While humans are able to achieve such fast online exploration and adaptation, often acquiring new information and skills in only a handful of interactions, existing algorithmic approaches tend to rely on random exploration and slow, gradient-based behavior updates. How can we endow autonomous agents with such capabilities on par with humans? Taking inspiration from recent progress on both in-context learning and large-scale behavioral cloning, in this work we propose behavioral exploration: training agents to internalize what it means to explore and adapt in-context over the space of “expert” behaviors. To achieve this, given access to a dataset of expert demonstrations, we train a long-context generative model to predict expert actions conditioned on a context of past observations and a measure of how “exploratory” the expert’s behaviors are relative to this context. This enables the model to not only mimic the behavior of an expert, but also, by feeding its past history of interactions into its context, to select different expert behaviors than what have been previously selected, thereby allowing for fast online adaptation and targeted, “expert-like” exploration. We demonstrate the effectiveness of our method in both simulated locomotion and manipulation settings, as well as on real-world robotic manipulation tasks, illustrating its ability to learn adaptive, exploratory behavior.

What would successful exploration and adaptation behavior look like for an autonomous agent? As an example, consider telling a robot “hand me a cup”. In this scenario, the robot should attempt to pick up whichever cups are in the scene until it successfully picks up the right one. It should not, however, move its arm randomly, try to pick up a plate, or repeatedly pick up the same cup when there are other cups in the scene it has not yet attempted to pick up. Instead, the correct behavior requires first leveraging knowledge of the scene and what it means to “hand me a cup” to direct actions to the most relevant features, and then quickly adapting based on the attempts that have already been made in order to continue attempting novel, potentially correct, actions. Such a semantic, informed approach to exploration, coupled with fast online adaptation, is much more akin to how humans behave and dramatically more efficient than the “uninformed” novelty-seeking exploration strategies that are more often considered in the existing literature.

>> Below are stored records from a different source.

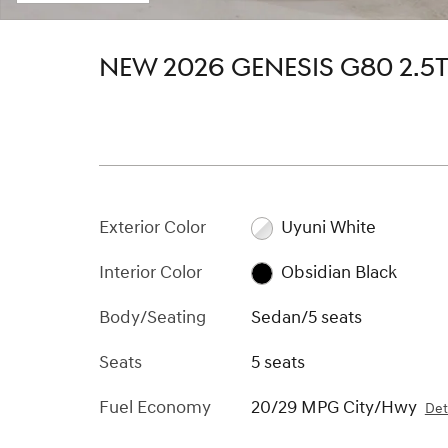
NEW 2026 GENESIS G80 2.
Exterior Color
Uyuni White
Interior Color
Obsidian Black
Body/Seating
Sedan/5 seats
Seats
5 seats
Fuel Economy
20/29 MPG City/Hwy
Det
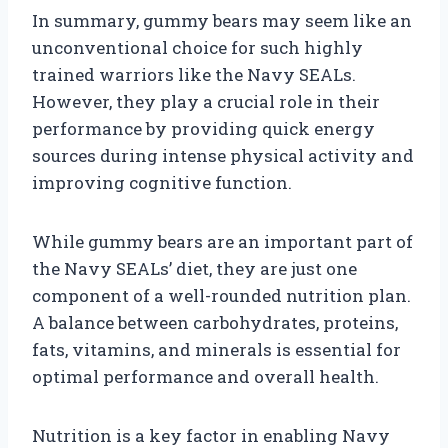
In summary, gummy bears may seem like an
unconventional choice for such highly
trained warriors like the Navy SEALs.
However, they play a crucial role in their
performance by providing quick energy
sources during intense physical activity and
improving cognitive function.
While gummy bears are an important part of
the Navy SEALs’ diet, they are just one
component of a well-rounded nutrition plan.
A balance between carbohydrates, proteins,
fats, vitamins, and minerals is essential for
optimal performance and overall health.
Nutrition is a key factor in enabling Navy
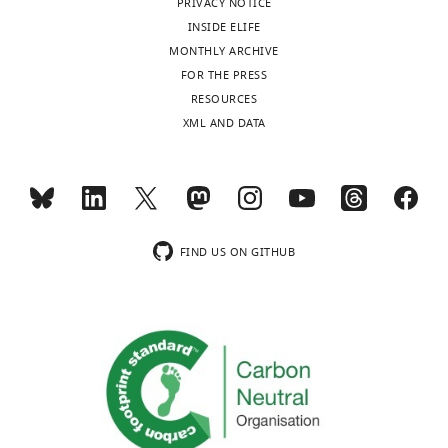
figsupp1-
PRIVACY NOTICE
Download
fig2-
Reagent
data1-
INSIDE ELIFE
type
elife-
figsupp2-
v1.zip
(species)
MONTHLY ARCHIVE
68047-
data1-
or
Source or
Additi
FOR THE PRESS
fig2-
v1.zip
resource
Designation
reference
Identifiers
infor
RESOURCES
figsupp3-
Cell line
XML AND DATA
data1-
(
Mus
#CRL-1772,
musculus
)
C2C12
ATCC
RRID:
CVCL_0188
v1.zip
Cell line
(
Homo
#CRL-11268,
sapiens
)
HEK293T
ATCC
RRID:
CVCL_1926
Anti-human
FIND US ON GITHUB
OXPHOS
cocktail
(mouse
Antibody
monoclonal)
MitoSciences
ab110411
WB: (1
Anti-GAPDH
(rabbit
Antibody
monoclonal)
Abnova
H00002597-K
WB: (1
Anti-MCAT
(mouse
Sigma-
HPA035471, RRID:
Antibody
monoclonal)
Aldrich
AB_10670590
WB: (1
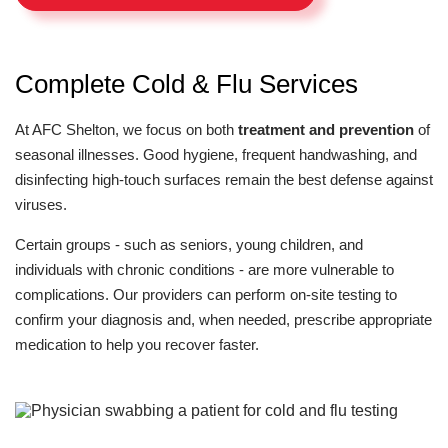
Complete Cold & Flu Services
At AFC Shelton, we focus on both
treatment and prevention
of
seasonal illnesses. Good hygiene, frequent handwashing, and
disinfecting high-touch surfaces remain the best defense against
viruses.
Certain groups - such as seniors, young children, and
individuals with chronic conditions - are more vulnerable to
complications. Our providers can perform on-site testing to
confirm your diagnosis and, when needed, prescribe appropriate
medication to help you recover faster.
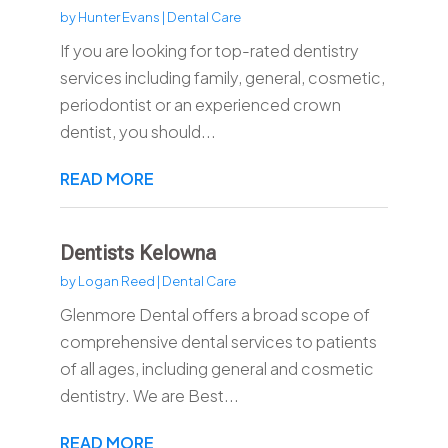
by
Hunter Evans
|
Dental Care
If you are looking for top-rated dentistry
services including family, general, cosmetic,
periodontist or an experienced crown
dentist, you should...
READ MORE
Dentists Kelowna
by
Logan Reed
|
Dental Care
Glenmore Dental offers a broad scope of
comprehensive dental services to patients
of all ages, including general and cosmetic
dentistry. We are Best...
READ MORE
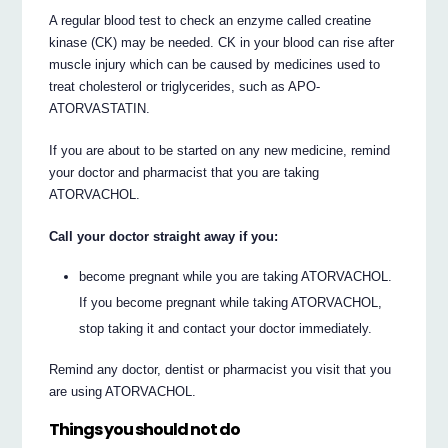
A regular blood test to check an enzyme called creatine
kinase (CK) may be needed. CK in your blood can rise after
muscle injury which can be caused by medicines used to
treat cholesterol or triglycerides, such as APO-
ATORVASTATIN.
If you are about to be started on any new medicine, remind
your doctor and pharmacist that you are taking
ATORVACHOL.
Call your doctor straight away if you:
become pregnant while you are taking ATORVACHOL.
If you become pregnant while taking ATORVACHOL,
stop taking it and contact your doctor immediately.
Remind any doctor, dentist or pharmacist you visit that you
are using ATORVACHOL.
Things you should not do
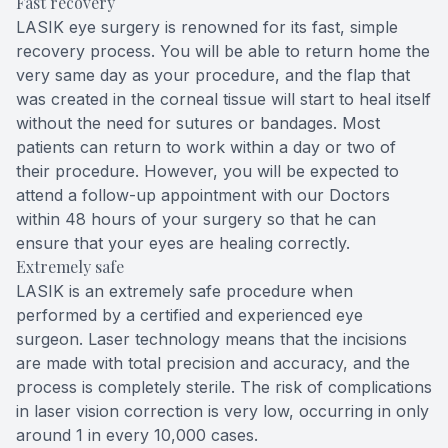
Fast recovery
LASIK eye surgery is renowned for its fast, simple
recovery process. You will be able to return home the
very same day as your procedure, and the flap that
was created in the corneal tissue will start to heal itself
without the need for sutures or bandages. Most
patients can return to work within a day or two of
their procedure. However, you will be expected to
attend a follow-up appointment with our Doctors
within 48 hours of your surgery so that he can
ensure that your eyes are healing correctly.
Extremely safe
LASIK is an extremely safe procedure when
performed by a certified and experienced eye
surgeon. Laser technology means that the incisions
are made with total precision and accuracy, and the
process is completely sterile. The risk of complications
in laser vision correction is very low, occurring in only
around 1 in every 10,000 cases.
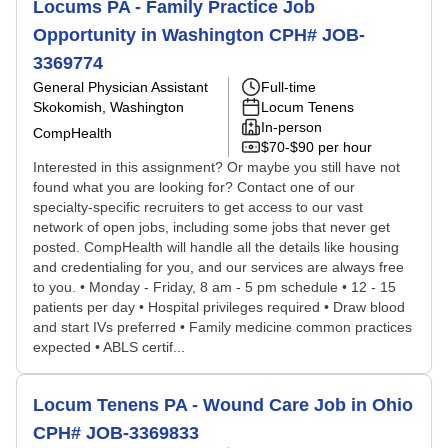
Locums PA - Family Practice Job
Opportunity in Washington CPH# JOB-
3369774
General Physician Assistant
Full-time
Skokomish, Washington
Locum Tenens
In-person
CompHealth
$70-$90 per hour
Interested in this assignment? Or maybe you still have not
found what you are looking for? Contact one of our
specialty-specific recruiters to get access to our vast
network of open jobs, including some jobs that never get
posted. CompHealth will handle all the details like housing
and credentialing for you, and our services are always free
to you. • Monday - Friday, 8 am - 5 pm schedule • 12 - 15
patients per day • Hospital privileges required • Draw blood
and start IVs preferred • Family medicine common practices
expected • ABLS certif...
Locum Tenens PA - Wound Care Job in Ohio
CPH# JOB-3369833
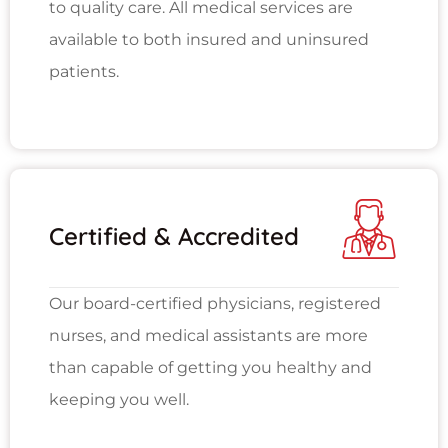
to quality care. All medical services are
available to both insured and uninsured
patients.
Certified & Accredited
Our board-certified physicians, registered
nurses, and medical assistants are more
than capable of getting you healthy and
keeping you well.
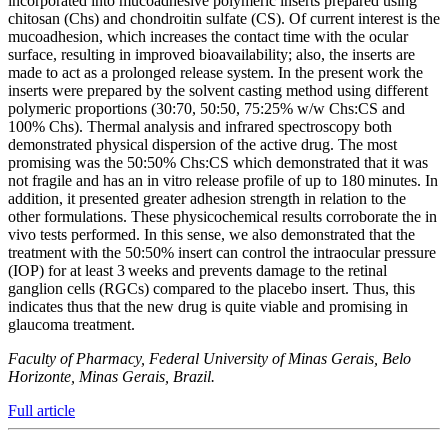
incorporated into mucoadhesive polymeric inserts prepared using
chitosan (Chs) and chondroitin sulfate (CS). Of current interest is the
mucoadhesion, which increases the contact time with the ocular
surface, resulting in improved bioavailability; also, the inserts are
made to act as a prolonged release system. In the present work the
inserts were prepared by the solvent casting method using different
polymeric proportions (30:70, 50:50, 75:25% w/w Chs:CS and
100% Chs). Thermal analysis and infrared spectroscopy both
demonstrated physical dispersion of the active drug. The most
promising was the 50:50% Chs:CS which demonstrated that it was
not fragile and has an in vitro release profile of up to 180 minutes. In
addition, it presented greater adhesion strength in relation to the
other formulations. These physicochemical results corroborate the in
vivo tests performed. In this sense, we also demonstrated that the
treatment with the 50:50% insert can control the intraocular pressure
(IOP) for at least 3 weeks and prevents damage to the retinal
ganglion cells (RGCs) compared to the placebo insert. Thus, this
indicates thus that the new drug is quite viable and promising in
glaucoma treatment.
Faculty of Pharmacy, Federal University of Minas Gerais, Belo
Horizonte, Minas Gerais, Brazil.
Full article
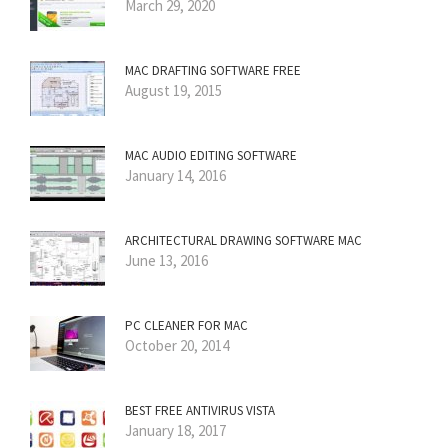
March 29, 2020
MAC DRAFTING SOFTWARE FREE
August 19, 2015
MAC AUDIO EDITING SOFTWARE
January 14, 2016
ARCHITECTURAL DRAWING SOFTWARE MAC
June 13, 2016
PC CLEANER FOR MAC
October 20, 2014
BEST FREE ANTIVIRUS VISTA
January 18, 2017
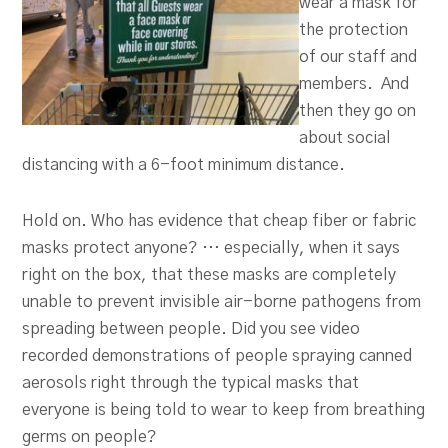
wear a mask for
the protection
of our staff and
members. And
then they go on
about social
distancing with a 6-foot minimum distance.
Hold on. Who has evidence that cheap fiber or fabric
masks protect anyone? … especially, when it says
right on the box, that these masks are completely
unable to prevent invisible air-borne pathogens from
spreading between people. Did you see video
recorded demonstrations of people spraying canned
aerosols right through the typical masks that
everyone is being told to wear to keep from breathing
germs on people?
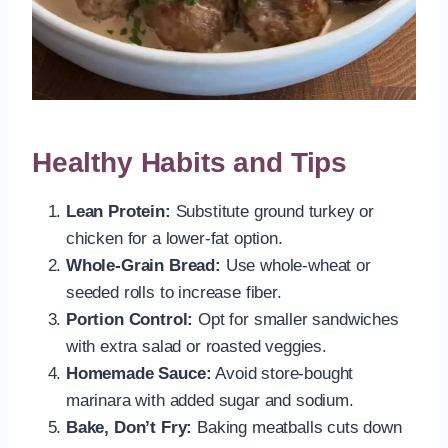
Healthy Habits and Tips
Lean Protein:
Substitute ground turkey or
chicken for a lower-fat option.
Whole-Grain Bread:
Use whole-wheat or
seeded rolls to increase fiber.
Portion Control:
Opt for smaller sandwiches
with extra salad or roasted veggies.
Homemade Sauce:
Avoid store-bought
marinara with added sugar and sodium.
Bake, Don’t Fry:
Baking meatballs cuts down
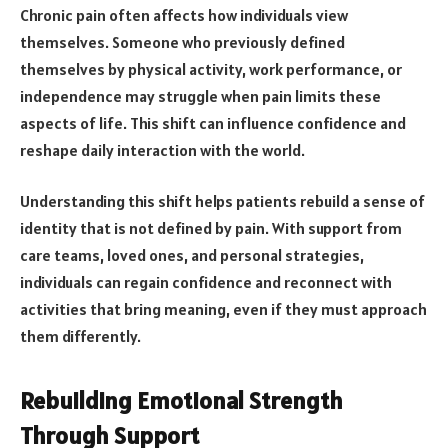
Chronic pain often affects how individuals view
themselves. Someone who previously defined
themselves by physical activity, work performance, or
independence may struggle when pain limits these
aspects of life. This shift can influence confidence and
reshape daily interaction with the world.
Understanding this shift helps patients rebuild a sense of
identity that is not defined by pain. With support from
care teams, loved ones, and personal strategies,
individuals can regain confidence and reconnect with
activities that bring meaning, even if they must approach
them differently.
Rebuilding Emotional Strength
Through Support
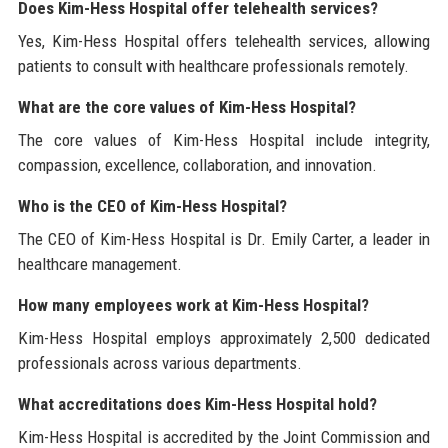
Does Kim-Hess Hospital offer telehealth services?
Yes, Kim-Hess Hospital offers telehealth services, allowing
patients to consult with healthcare professionals remotely.
What are the core values of Kim-Hess Hospital?
The core values of Kim-Hess Hospital include integrity,
compassion, excellence, collaboration, and innovation.
Who is the CEO of Kim-Hess Hospital?
The CEO of Kim-Hess Hospital is Dr. Emily Carter, a leader in
healthcare management.
How many employees work at Kim-Hess Hospital?
Kim-Hess Hospital employs approximately 2,500 dedicated
professionals across various departments.
What accreditations does Kim-Hess Hospital hold?
Kim-Hess Hospital is accredited by the Joint Commission and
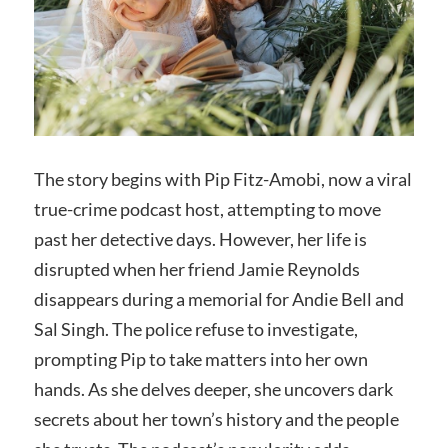
The story begins with Pip Fitz-Amobi, now a viral
true-crime podcast host, attempting to move
past her detective days. However, her life is
disrupted when her friend Jamie Reynolds
disappears during a memorial for Andie Bell and
Sal Singh. The police refuse to investigate,
prompting Pip to take matters into her own
hands. As she delves deeper, she uncovers dark
secrets about her town’s history and the people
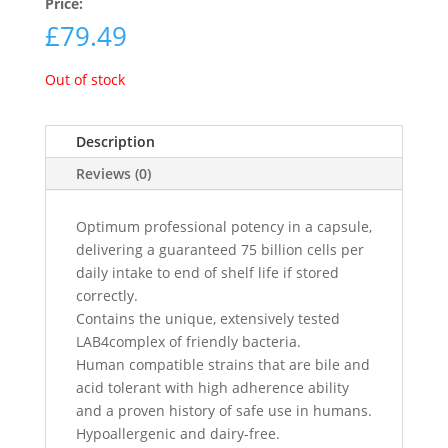
Price:
£
79.49
Out of stock
Description
Reviews (0)
Optimum professional potency in a capsule,
delivering a guaranteed 75 billion cells per
daily intake to end of shelf life if stored
correctly.
Contains the unique, extensively tested
LAB4complex of friendly bacteria.
Human compatible strains that are bile and
acid tolerant with high adherence ability
and a proven history of safe use in humans.
Hypoallergenic and dairy-free.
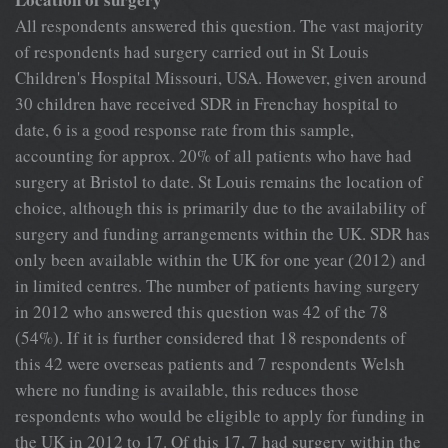
All respondents answered this question. The vast majority
of respondents had surgery carried out in St Louis
Children's Hospital Missouri, USA. However, given around
30 children have received SDR in Frenchay hospital to
date, 6 is a good response rate from this sample,
accounting for approx. 20% of all patients who have had
surgery at Bristol to date. St Louis remains the location of
choice, although this is primarily due to the availability of
surgery and funding arrangements within the UK. SDR has
only been available within the UK for one year (2012) and
in limited centres. The number of patients having surgery
in 2012 who answered this question was 42 of the 78
(54%). If it is further considered that 18 respondents of
this 42 were overseas patients and 7 respondents Welsh
where no funding is available, this reduces those
respondents who would be eligible to apply for funding in
the UK in 2012 to 17. Of this 17, 7 had surgery within the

 In this work we take steps towards developing autonomous agents which exhibit such behavior, focusing in particular on settings where we have access to expert demonstration datasets that provide a prior on what behaviors may be “reasonable” for our task of interest. We are inspired by the recent success of in-context learning to enable fast online adaptation in language domains (Brown et al., 2020), and seek to leverage similar in-context learning capabilities in our setting. We propose training a long-context policy to internalize both which actions an expert would take in a given state, and which expert actions are most exploratory. To instill the policy with in-context adaptation capabilities, in addition to the current state, we condition on a context which includes a history of previous observations, and a measure of how exploratory the expert action in this state is given these observations. This enables the model to not only infer which actions an expert is likely to take, but also which expert actions are exploratory and, by feeding its past observations into its context, allows it to quickly adapt its behavior online to attempt different behaviors than what it has already attempted. Critically, our approach is trained to be exploratory over the space of expert behaviors and thus naturally restricts its exploration to coherent, reasonable behaviors—behaviors an expert is likely to play, and therefore behaviors likely to solve a given task.